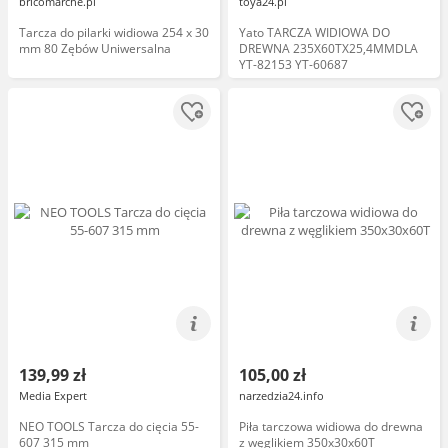
bricomarche.pl
toya24.pl
Tarcza do pilarki widiowa 254 x 30
Yato TARCZA WIDIOWA DO
mm 80 Zębów Uniwersalna
DREWNA 235X60TX25,4MMDLA
YT-82153 YT-60687
139,99 zł
105,00 zł
Media Expert
narzedzia24.info
NEO TOOLS Tarcza do cięcia 55-
Piła tarczowa widiowa do drewna
607 315 mm
z węglikiem 350x30x60T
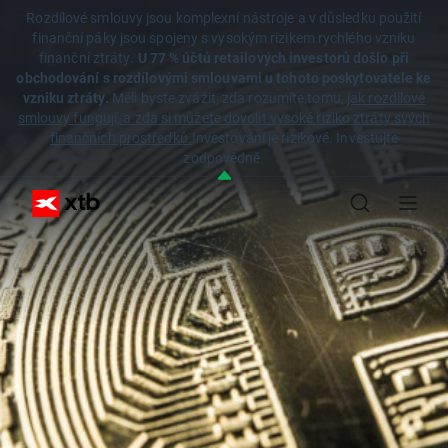
Rozdílové smlouvy jsou komplexní nástroje a v důsledku použití
finanční páky jsou spojeny s vysokým rizikem rychlého vzniku
finanční ztráty.
U 77 % účtů retailových investorů došlo při
obchodování s rozdílovými smlouvami u tohoto poskytovatele ke
vzniku ztráty.
Měli byste zvážit, zda rozumíte tomu,
jak rozdílové
smlouvy fungují, a zda si můžete dovolit vysoké riziko ztráty svých
finančních prostředků.
Investování je rizikové. Investujte
zodpovědně.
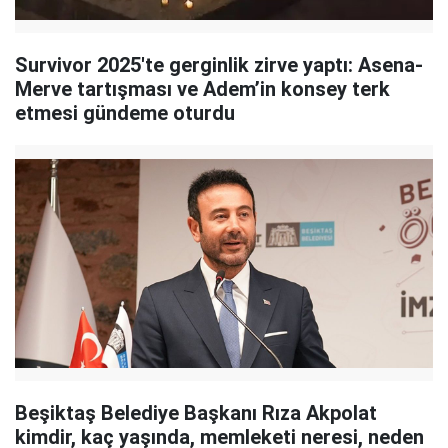
Survivor 2025'te gerginlik zirve yaptı: Asena-
Merve tartışması ve Adem’in konsey terk
etmesi gündeme oturdu
Beşiktaş Belediye Başkanı Rıza Akpolat
kimdir, kaç yaşında, memleketi neresi, neden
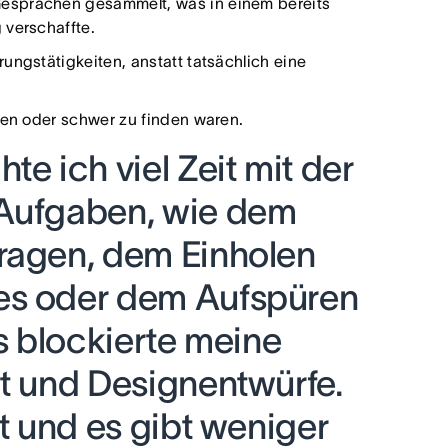
esprächen gesammelt, was in einem bereits
 verschaffte.
ungstätigkeiten, anstatt tatsächlich eine
ten oder schwer zu finden waren.
te ich viel Zeit mit der
 Aufgaben, wie dem
ragen, dem Einholen
es oder dem Aufspüren
as blockierte meine
it und Designentwürfe.
it und es gibt weniger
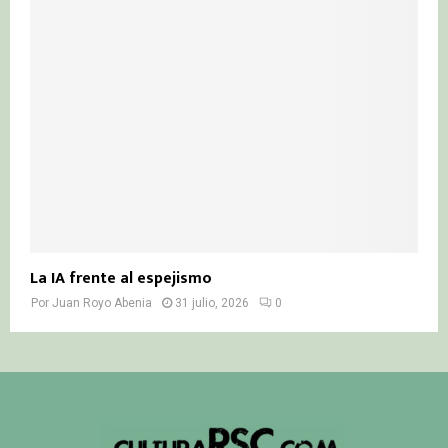
La IA frente al espejismo
Por
Juan Royo Abenia
31 julio, 2026
0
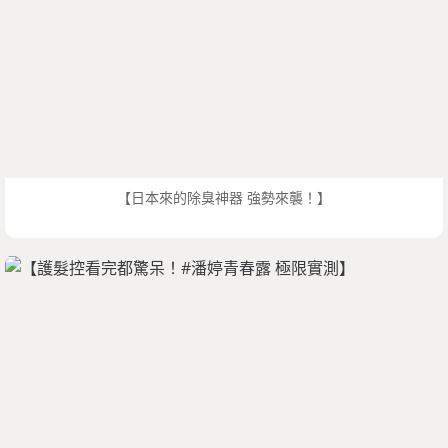
【日本來的除臭神器 強勢來襲！】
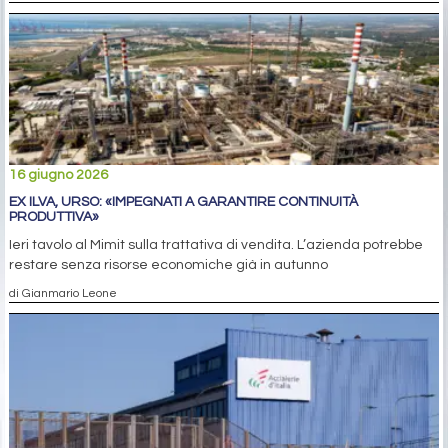
16 giugno 2026
EX ILVA, URSO: «IMPEGNATI A GARANTIRE CONTINUITÀ
PRODUTTIVA»
Ieri tavolo al Mimit sulla trattativa di vendita. L’azienda potrebbe
restare senza risorse economiche già in autunno
di Gianmario Leone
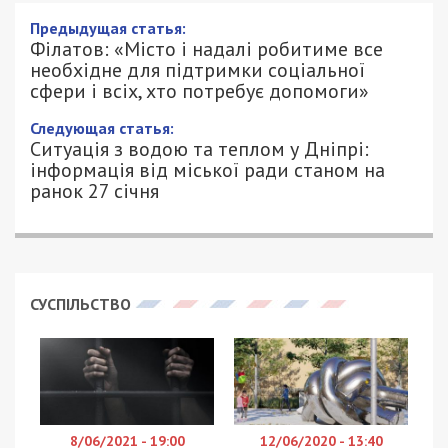
Предыдущая статья:
Філатов: «Місто і надалі робитиме все
необхідне для підтримки соціальної
сфери і всіх, хто потребує допомоги»
Следующая статья:
Ситуація з водою та теплом у Дніпрі:
інформація від міської ради станом на
ранок 27 січня
СУСПІЛЬСТВО
8/06/2021 - 19:00
12/06/2020 - 13:40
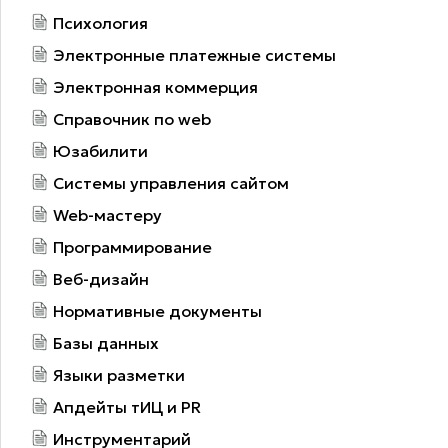
Психология
Электронные платежные системы
Электронная коммерция
Справочник по web
Юзабилити
Системы управления сайтом
Web-мастеру
Программирование
Веб-дизайн
Нормативные документы
Базы данных
Языки разметки
Апдейты тИЦ и PR
Инструментарий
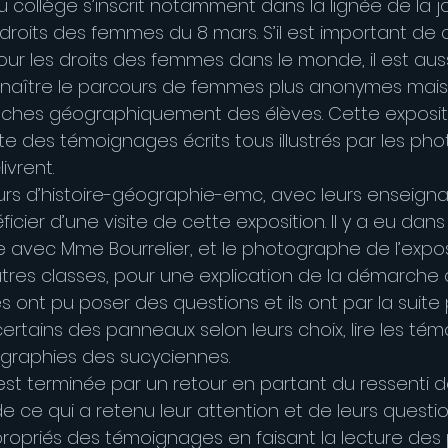
u collège s’inscrit notamment dans la lignée de la j
droits des femmes du 8 mars. S’il est important de 
 les droits des femmes dans le monde, il est aussi
nnaître le parcours de femmes plus anonymes mais 
oches géographiquement des élèves. Cette expositi
des témoignages écrits tous illustrés par les pho
ivrent.
ours d’histoire-géographie-emc, avec leurs enseignan
icier d’une visite de cette exposition. Il y a eu dan
avec Mme Bourrelier, et le photographe de l’exposit
utres classes, pour une explication de la démarche
s ont pu poser des questions et ils ont par la suite p
rtains des panneaux selon leurs choix, lire les té
graphies des sucyciennes.
t terminée par un retour en partant du ressenti d
de ce qui a retenu leur attention et de leurs questio
opriés des témoignages en faisant la lecture des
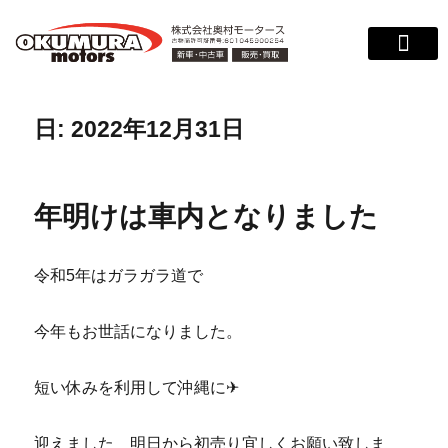
サービス案内
店舗紹介
在庫情報
会社概要
サポート
日:
2022年12月31日
年明けは車内となりました
令和5年はガラガラ道で
今年もお世話になりました。
短い休みを利用して沖縄に✈
迎えました 明日から初売り宜しくお願い致しま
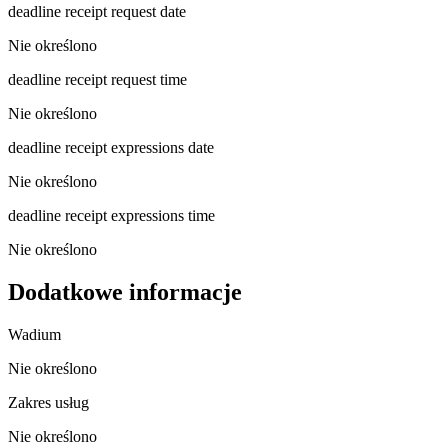
deadline receipt request date
Nie określono
deadline receipt request time
Nie określono
deadline receipt expressions date
Nie określono
deadline receipt expressions time
Nie określono
Dodatkowe informacje
Wadium
Nie określono
Zakres usług
Nie określono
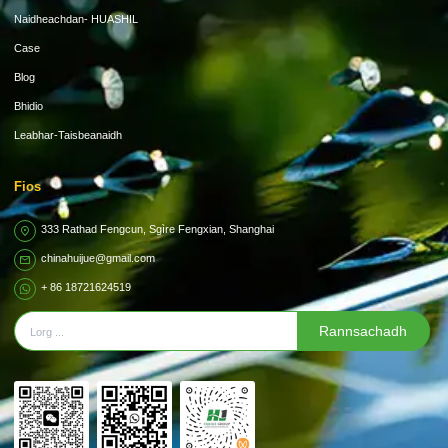
Naidheachdan- HUASHIL
Case
Blog
Bhidio
Leabhar-Taisbeanaidh
Fios
333 Rathad Fengcun, Sgìre Fengxian, Shanghai
chinahuijue@gmail.com
+ 86 18721624519
Rannsachadh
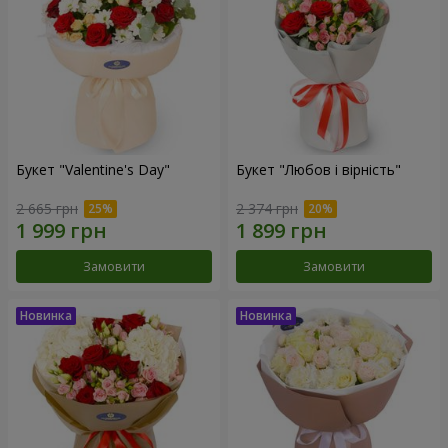
Букет "Valentine's Day"
Букет "Любов і вірність"
2 665 грн
2 374 грн
Замовити
Замовити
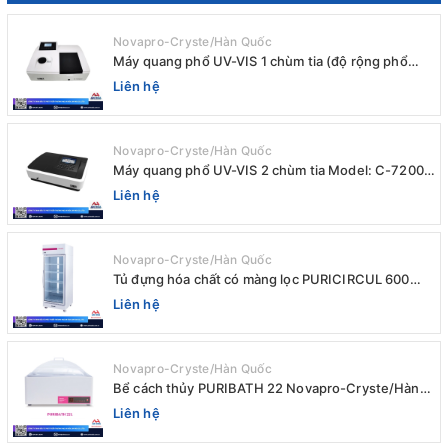
Novapro-Cryste/Hàn Quốc
Máy quang phổ UV-VIS 1 chùm tia (độ rộng phổ
4nm) E-1000UV / Peak
Liên hệ
Novapro-Cryste/Hàn Quốc
Máy quang phổ UV-VIS 2 chùm tia Model: C-7200 /
Peak
Liên hệ
Novapro-Cryste/Hàn Quốc
Tủ đựng hóa chất có màng lọc PURICIRCUL 600
AIRTIGHT Novapro-Cryste/Hàn Quốc
Liên hệ
Novapro-Cryste/Hàn Quốc
Bể cách thủy PURIBATH 22 Novapro-Cryste/Hàn
Quốc
Liên hệ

* TASK DESCRIPTION: The answer should consist of all lines from the records above that hold the word "chùm".

* SOLUTION FOR THIS TASK:
Máy quang phổ UV-VIS 1 chùm tia (độ rộng phổ
Máy quang phổ UV-VIS 2 chùm tia Model: C-7200 /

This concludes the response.